The two biggest problems with FAQ's is that (typically):
1. The FAQ's do not live in context. They normally get their own page - the "FAQ section" that tries to answer too many questions across too many areas. This separation between the FAQ's and the content that they relate to, delivers a poor experience for the user.
2. Who defines the FAQ's? Too frequently, users have limited input into defining the FAQ's. We've all seen examples where FAQ pages are really just a marketing exercise. Without the user defining the FAQ, can you really deliver the answers that they require?
In my view, a well thought out FAQ system includes the following:
1. Micro FAQ's, distributed across your site. Each page gets its very own FAQ that is continually evolving.
2. Community driven. Make it easy for your users to ask the questions that you need to answer, reply to those that you need to enhance and vote up others to FAQ status.
3. Support multiple channels (i.e questions that come in via Twitter /or Facebook get included in your FAQ) so that they can be recycled to subsequent visitors. Distribute the questions to those best placed to answer.
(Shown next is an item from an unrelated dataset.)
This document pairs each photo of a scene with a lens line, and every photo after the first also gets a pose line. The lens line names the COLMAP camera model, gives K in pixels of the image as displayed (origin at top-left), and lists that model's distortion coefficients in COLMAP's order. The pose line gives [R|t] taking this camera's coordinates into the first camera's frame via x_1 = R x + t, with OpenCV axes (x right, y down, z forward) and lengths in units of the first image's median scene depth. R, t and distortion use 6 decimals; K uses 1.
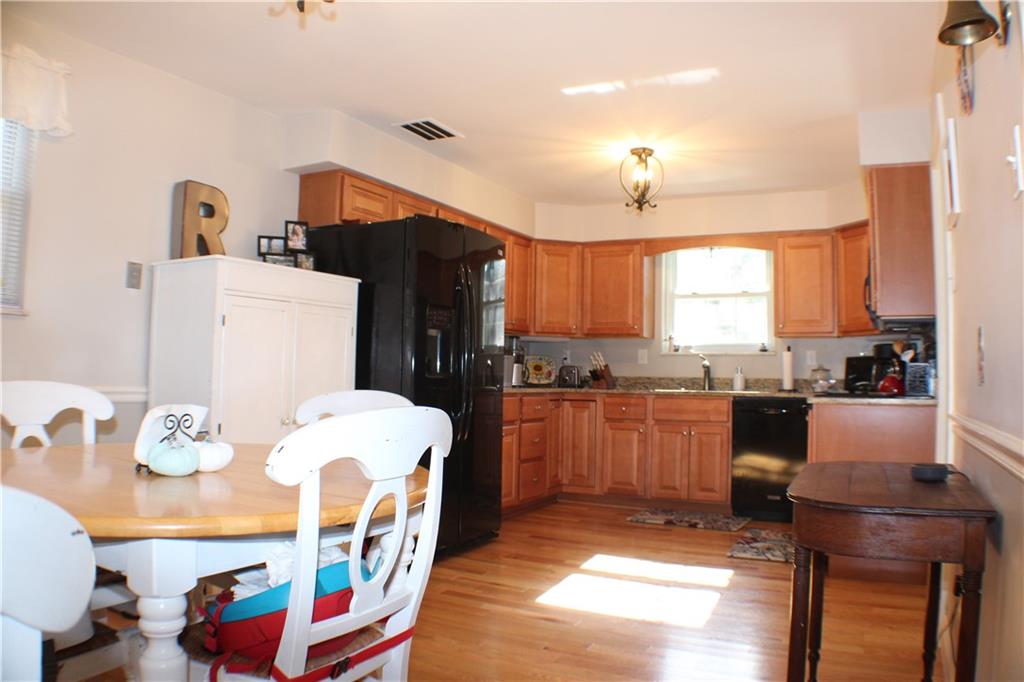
lens RADIAL K [[750.4, 0, 512.0], [0, 750.4, 341.0], [0, 0, 1]] dist [-0.215618, 0.082453]
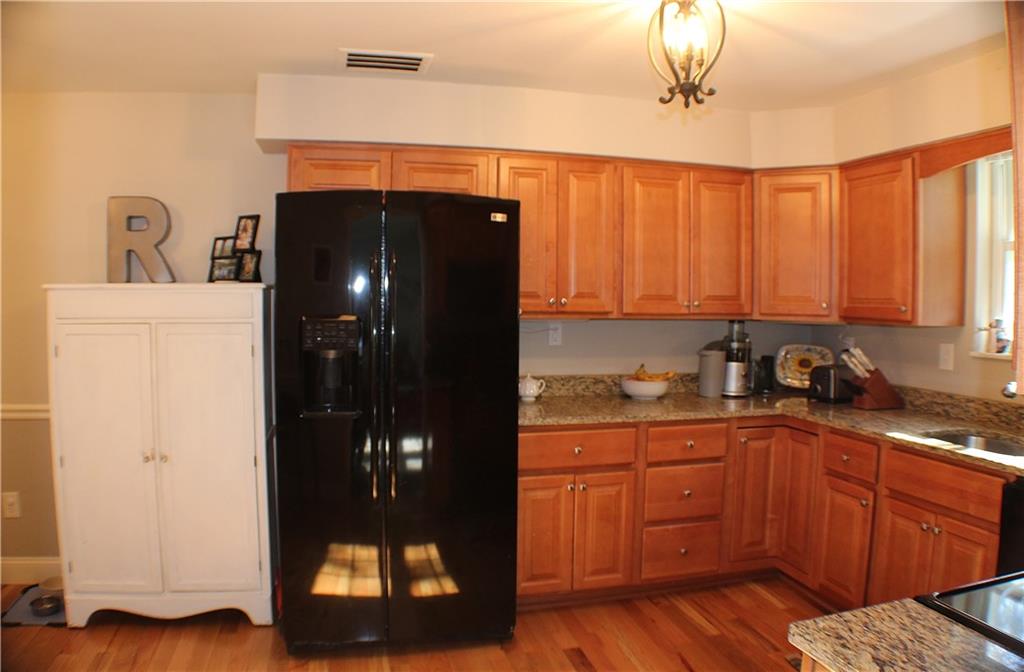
lens RADIAL K [[712.3, 0, 511.1], [0, 712.3, 327.3], [0, 0, 1]] dist [-0.167918, 0.001972]
pose [[0.670551, 0.020039, -0.741593, 0.396014], [0.038501, 0.997348, 0.061763, -0.054738], [0.740864, -0.069968, 0.668001, 0.523418]]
4. To avoid reading long lists of Q&A's, support FAQ search / prompt relevant answers as the user types. Support multiple media types (text, video, audio, interactive polls, etc.)
5. Encourage good question structure by limiting character input, tagging, etc.
Writing simply and clearly is best practice for all sections - FAQ's included. So the issue then is not with FAQ's as a format but really with how people have misused them.
Comment by Brian E Smith (@briesmith) posted on
FAQs are an effective way of communicating information and they are increasingly "understood" by consumers. The difficulty in using an FAQ effectively comes about when you can't frame your search query so that it matches a previously answered question in which case you get a 0 matches response which is frustrating or your question hasn't been asked previously..
An answer to this is to structure an FAQ page so the original questions are collected under a framework that makes sense and which matches whatever it is the FAQ is about. Such a framework would also identify those areas of product usage, or whatever, that haven't been queried yet allowing the FAQ maintenance team to create suitable responses in anticipation of later queries.
This means more work for the FAQ maintenance team but a better outcome for the FAQ user.
Comment by Stefan posted on
"They are convenient for writers" is spot on, but for the additional reason that it gets them off the hook of really understanding user needs (so I think it's generally worse than James Hupp's tweet suggests). Or as I put it in a post a few years ago, Easily Answered is not the same as Frequently Asked.
For a contrary view, Nick Halliday has a very good recent post which is almost persuasive.